Doch auch wenn die Ermittlerinnen und Ermittler viele Beschuldigte ausmachen konnten, sind ihnen auch einige entwischt. Führende Köpfe der Drogenbande konnten sich nach Dubai, Spanien und in die Türkei absetzen. Schon 2022 gehen die Behörden in Niedersachsen von einem Leck in den eigenen Reihen aus. Seit Oktober 2024 sitzt Staatsanwalt Yashar G. aus Hannover in Untersuchungshaft. Er soll die Bande gegen Geld mit Ermittlungsinterna versorgt haben - so wirft es ihm die Staatsanwaltschaft Osnabrück in ihrer Anklage vor. Der Staatsanwalt selbst bestreitet die Vorwürfe, teilte sein Anwalt dem NDR auf Anfrage mit.

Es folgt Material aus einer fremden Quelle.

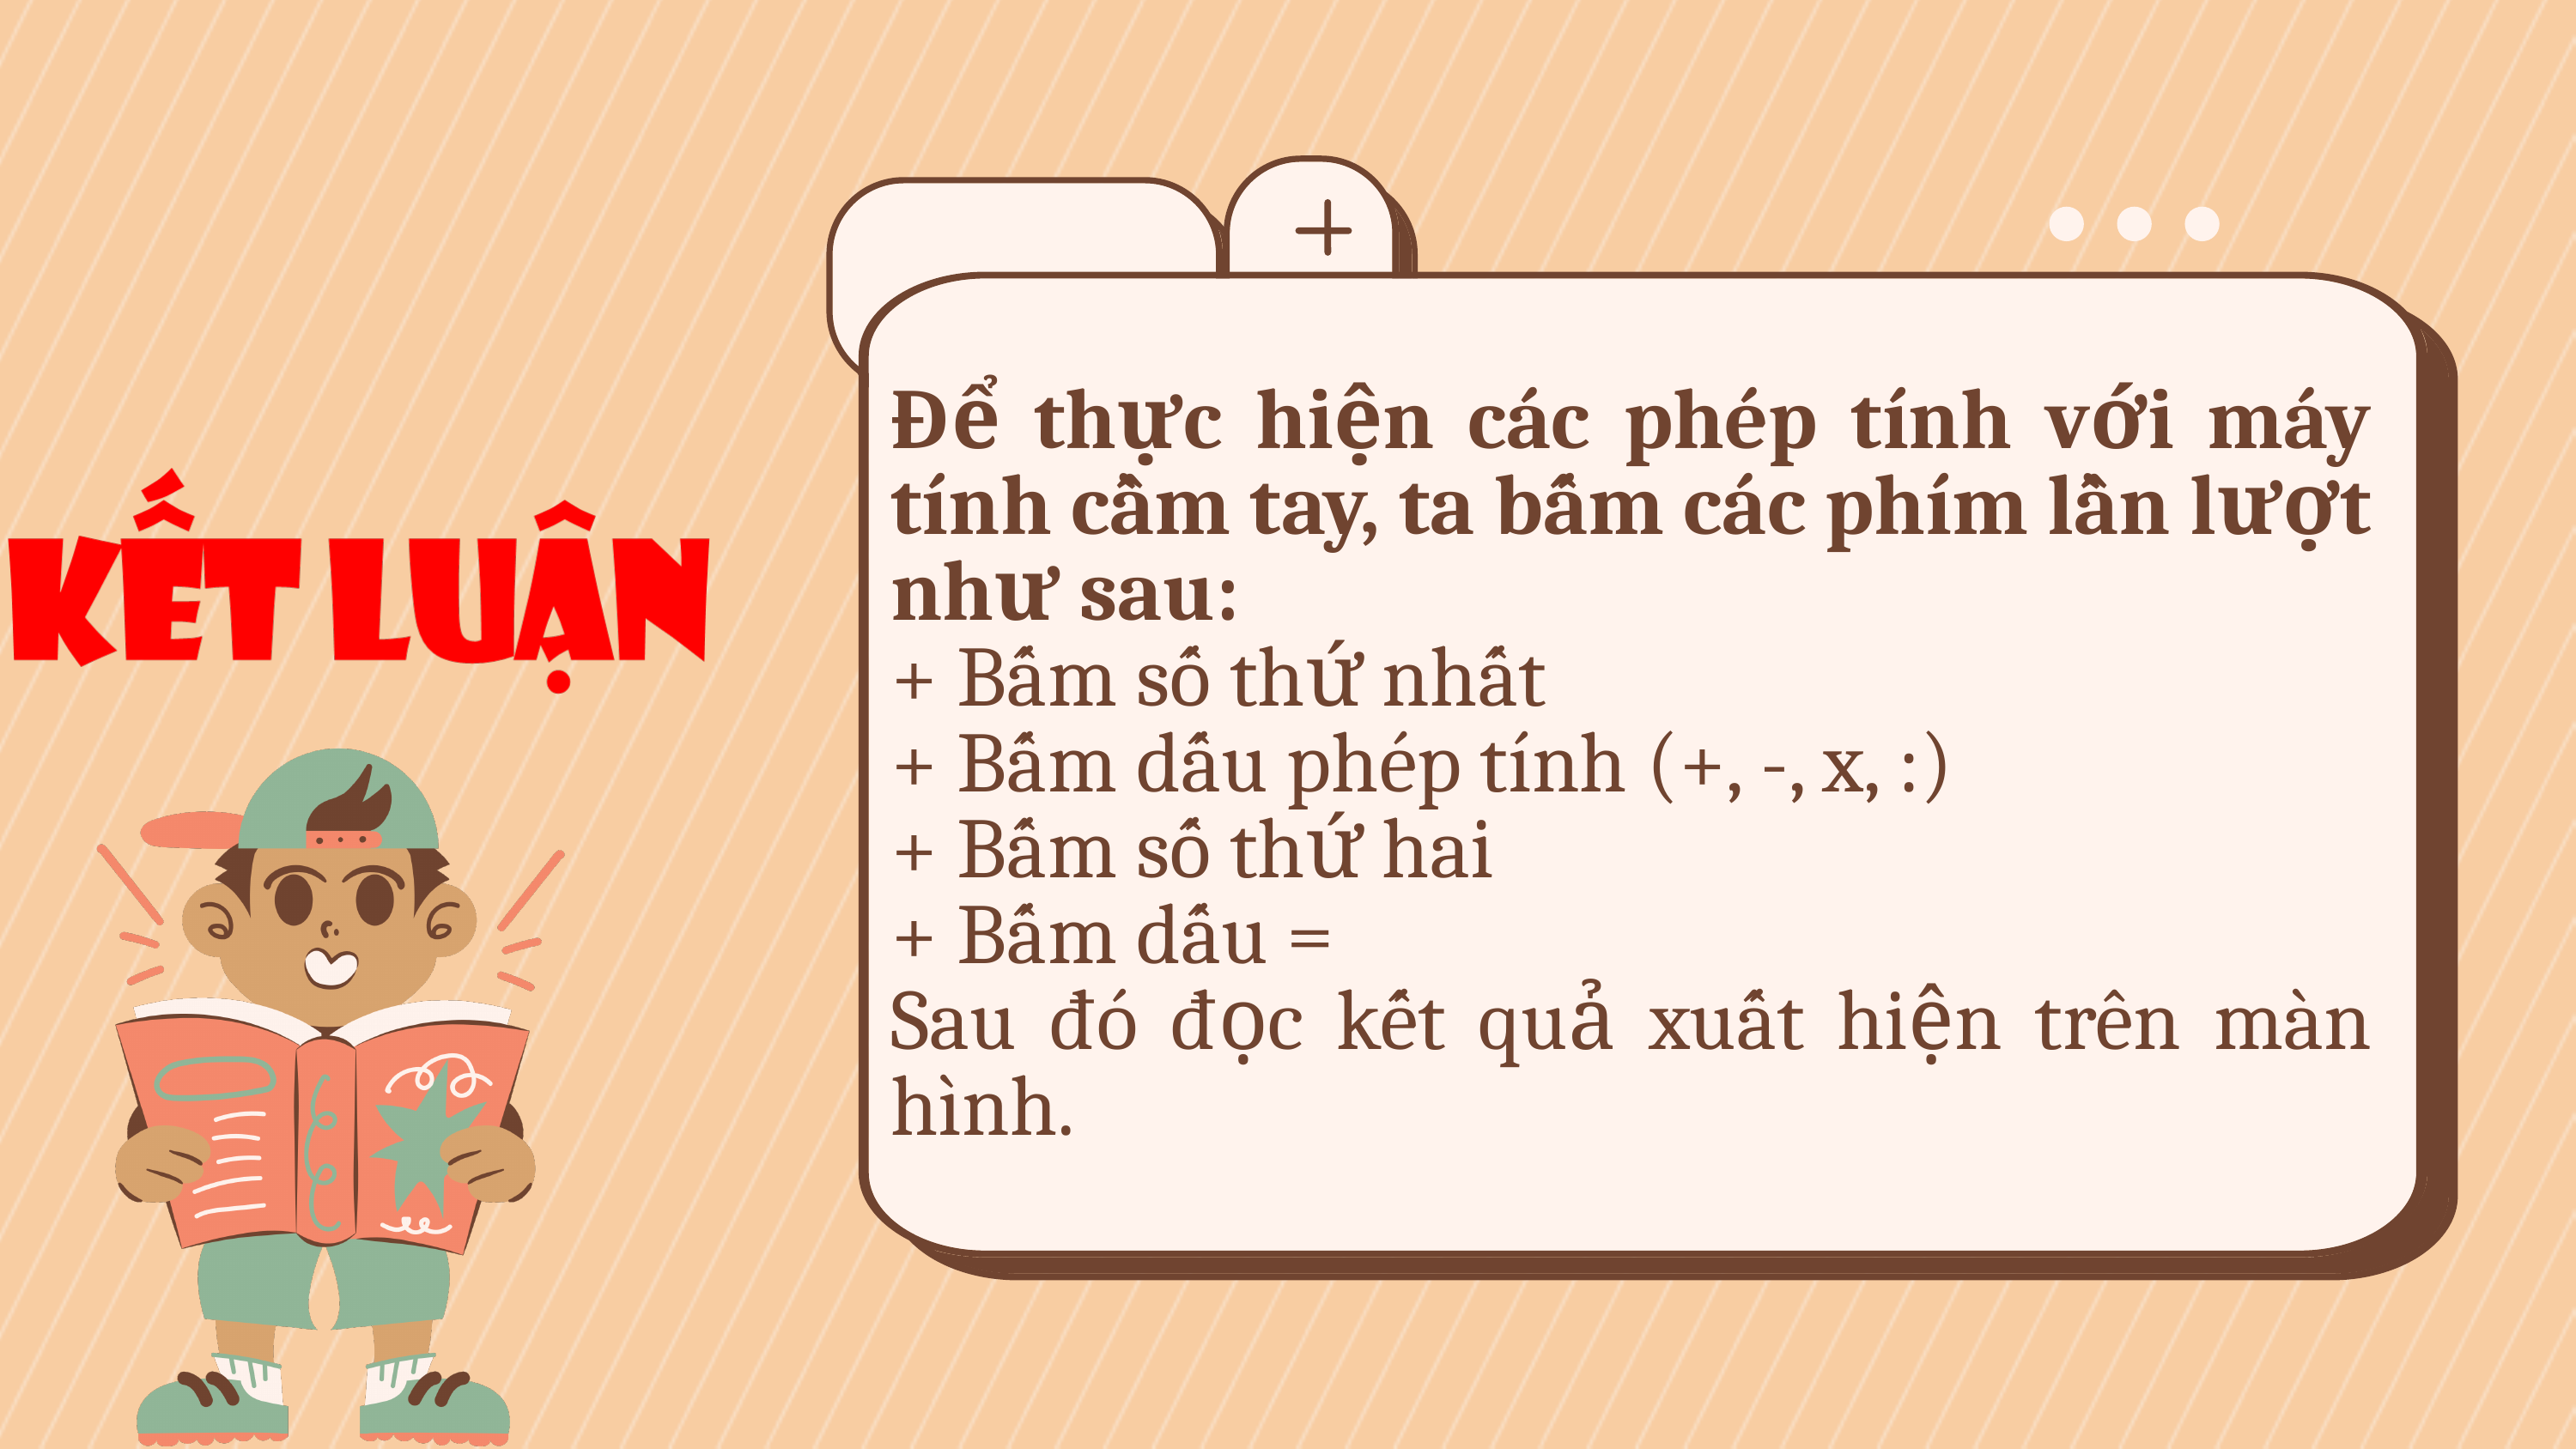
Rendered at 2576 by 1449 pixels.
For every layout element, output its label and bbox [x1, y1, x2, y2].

Kokain weiter in rauen Mengen verfügbar

Ein Schatten, der über dem Ermittlungserfolg liegt. Und Kokain gibt es weiterhin auf dem Schwarzmarkt. "Die 16 Tonnen klingen zwar sehr viel, sind aber letztlich dann doch eher ein Tropfen auf den heißen Stein", sagt Jörn Memenga vom Bund deutscher Kriminalbeamter. Offen ist außerdem, ob die Bande weiter aktiv ist. Immerhin wurden die Köpfe bisher nicht gefasst. Daniel Brombacher hält ein Agieren aus dem Ausland zumindest für möglich. Einen großen finanziellen Anreiz haben sie jedenfalls. Für die Einfuhr der 16 Tonnen musste die Bande nämlich in Vorkasse gehen und sich dafür Geld leihen: "Die Personen, die sich absetzen konnten, haben natürlich ein Problem: Die Ware ist weg, aber die Schulden bleiben."